Sanırım bu konu üzerinde diyeceklerimi bir an önce bitirsem yararlı olacak.
Genellikle dinsel ya da politik alanda belli bir kanıya saplantı ve tutku derecesinde bağlılık olarak tanımlayabileceğimiz bağnazlık, geçmiş dönemlerdeki hemen tüm din savaşlarının öncelikli nedeni olmuştur. Günümüzde de toplumları ideolojik savaşlara sürükleyen bağnazlığın temelinde sınıfsal çekişmeler, ırk ya da soy ayırımcılığı ile sosyoekonomik nedenler ve sömürü vardır.
Bunun karşıtı toleranstır. Bu çatışmayı ortadan kaldıracak olan uzlaşmanın en önemli öğesidir. Kuşkusuz tek başına ekonomik çatışmaları ortadan kaldırmaya yetmez. Ancak, toleranslı davranarak karşılıklı anlayış sergilemek, bir çözüm yolu bulunmasını sağlayabilir.
Gerçi “tolerans” konusunu ayrıca ele almalı ama sırası geldiği için burada belirtmeliyim. Toleransın temelinde bilgi ve sevgi, bağnazlığın temelinde bilgisizlik ve sevgisizlik vardır.
Doğanın gerçeklerinin bulunmasındaki güçlükler insanı yıldırabilir. Bu yüzden de insanın “değişmez” olarak nitelenen birtakım dogmalara sarılmasına neden olabilir. Ancak insanın bu yanılma hakkının karşıtı olarak düşünme hakkı da vardır. Bunu kullanarak, yanılgılar elenebilir; özgür düşünceye doğru yol alınabilir.
Toplumda genel bilgi düzeyi az oldukça bağnazlık artar. Bilgisizlik, bir yandan eğitim noksanlığından diğer yandan ekonomik zorluklardan ileri gelir. Ekonomik bakımdan güçsüz insanları bilgisizliğe yönlendiren ve kutsal kitapları bir kalkan olarak kullanan, onların içeriğini açıklamak istemeyen din bağnazları, her şeyin insanın mutluluğu ve kendini geliştirmesi için yapılması gerektiğini bilmezden gelir.
Faşizm, emperyalizm, kapitalizm, demokrasi, komünizm gibi sosyoekonomik ve politik kökenli devlet anlayışları da temellerinde bağnazlığı barındırabilir. Her nerede çıkara dayalı iktidar mücadelesi ve bu mücadelenin araçları olarak aşırı dincilik, milliyetçilik, ırkçılık varsa, orada bağnazlık ve doğal bir sonucu olarak yıkıcılık da vardır.

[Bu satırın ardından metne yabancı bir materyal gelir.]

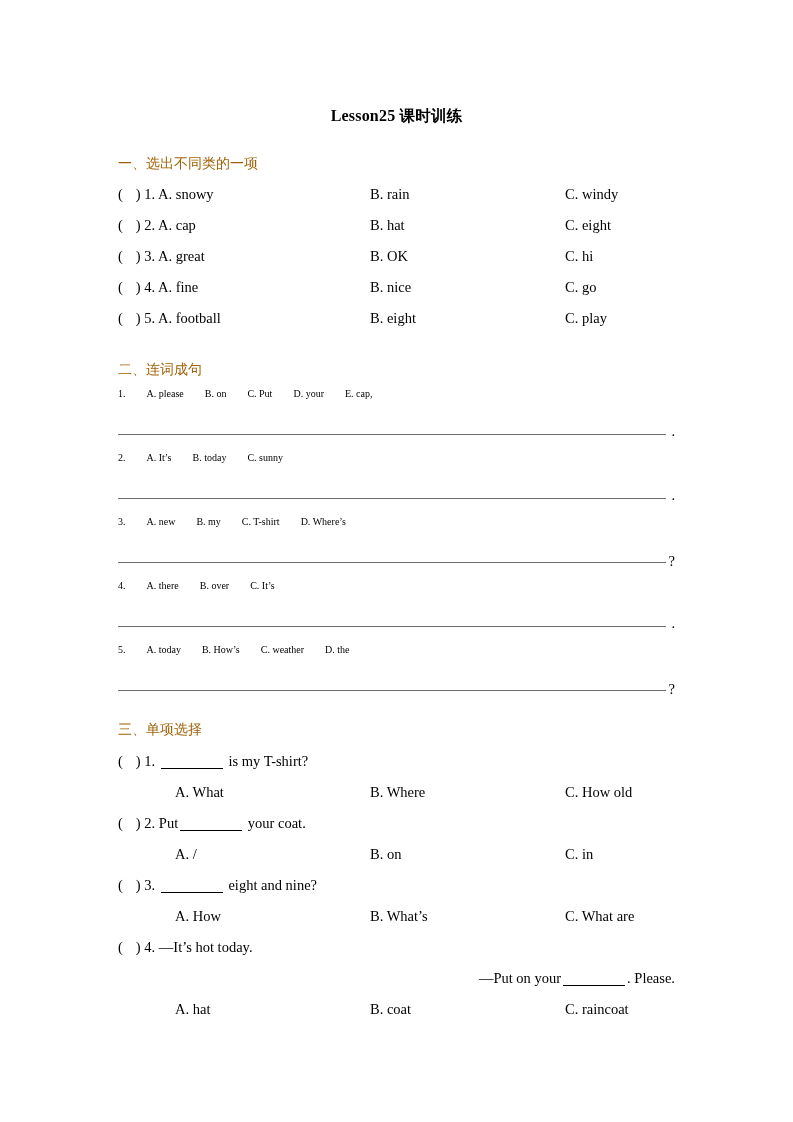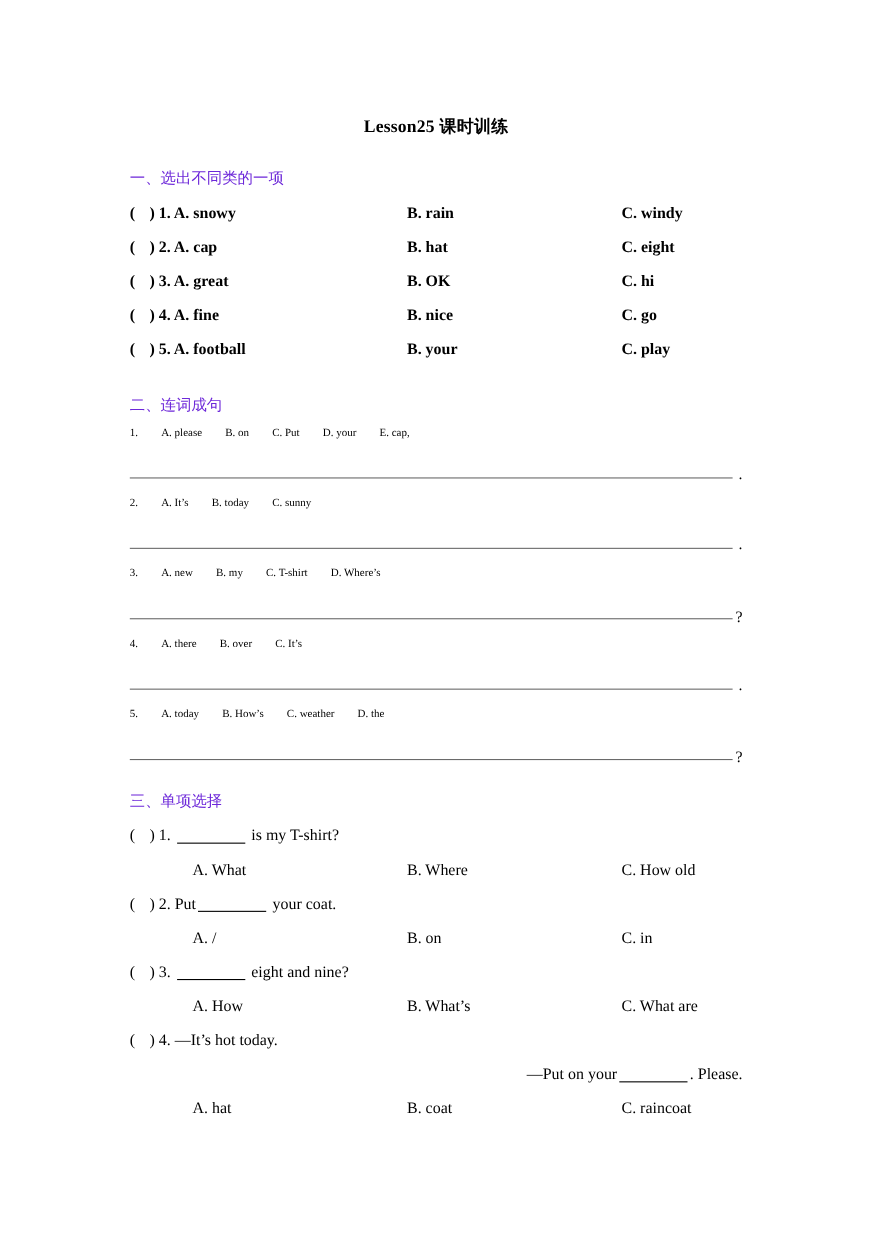--- a/index.html
+++ b/index.html
@@ -46,7 +46,7 @@
     font-family: "DejaVu Sans", "Liberation Sans", sans-serif;
     font-size: 14px;
     font-weight: normal;
-    color: #6d28d9;
+    color: #a16207;
     line-height: 1.1;
   }
   #sec1-heading { margin-top: 30px; }

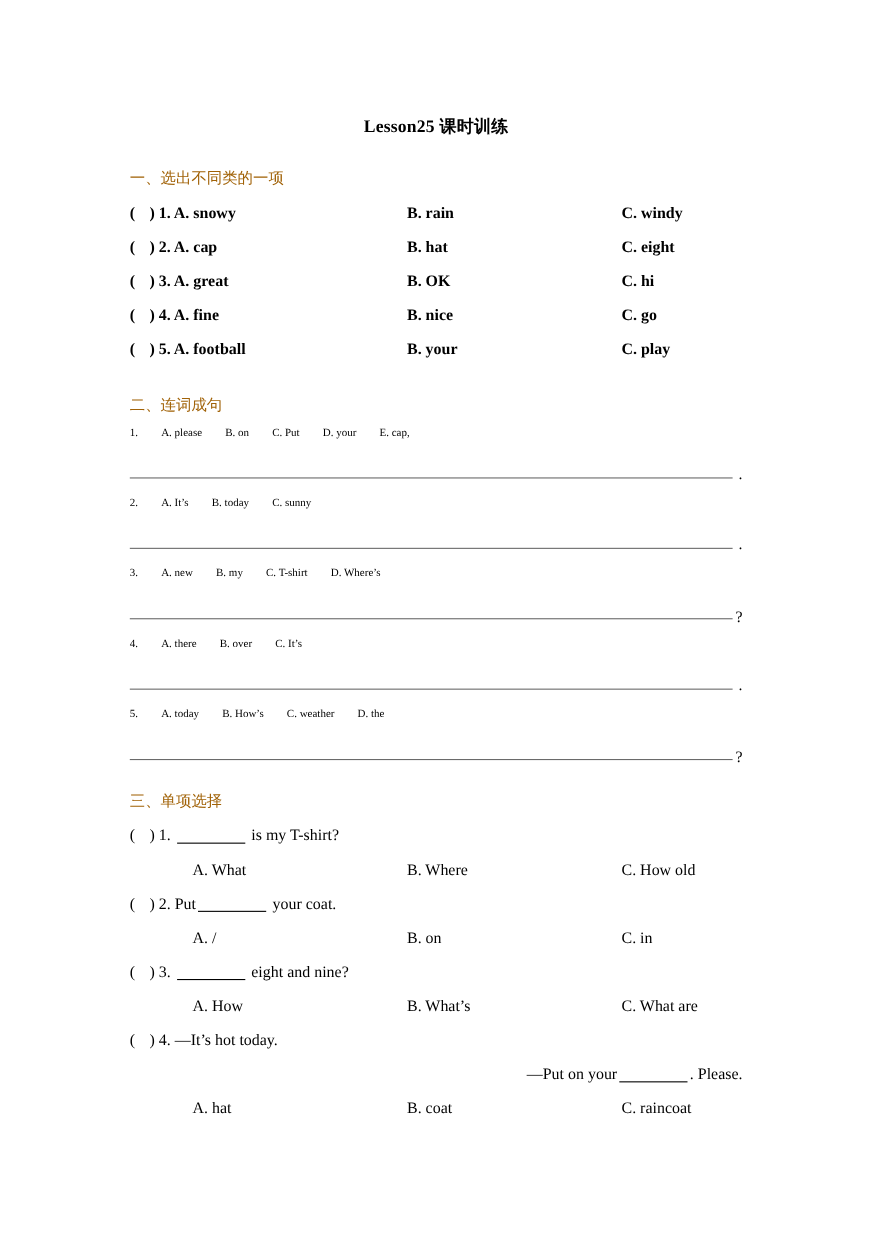--- a/index.html
+++ b/index.html
@@ -83,7 +83,7 @@
   .paren::after  { content: ")"; }
   .paren .gap { display: inline-block; width: 13px; }
 
-  .sec1-list { margin-top: 8px; font-weight: bold; }
+  .sec1-list { margin-top: 8px; }
 
   
   .wo-block { margin-top: 2px; }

Gerçekten aydın olan düşünür, politikacı, bilim adamı ve sanatçılar, daha güzel yarınları hazırlamak için sorgulayıcı ve eleştirici bir tutum takınır. Her türlü bağnazlığın karşısına dikilen bu aydınlar, egemen olan yanlış değerleri eleştirerek yarının doğru değerlerini yaratmayı amaç edinirler. Bu doğal sürtüşme nedeniyledir ki, tarih boyunca yönetim gücünü elinde bulunduran tutucular ile aydın kesim, hemen her zaman uyumsuzluk içinde olmuştur. Bu uyumsuzluk ise yapay değil, toplumun gelişmesi için gerekli olan nesnel bir olgudur.
Önemli olan, toleransın bağnazlığa üstün gelebilmesindedir.
Benim açımdan bağnazlık konusunda bu kadar lâf etmek yeter. Kuşkusuz forum katılımcıları bu konuyu daha açacaktır. Durağanlığa düştüğümüzde söz bitmiş demektir diye düşünerek tolerans konusuna geçebilirim.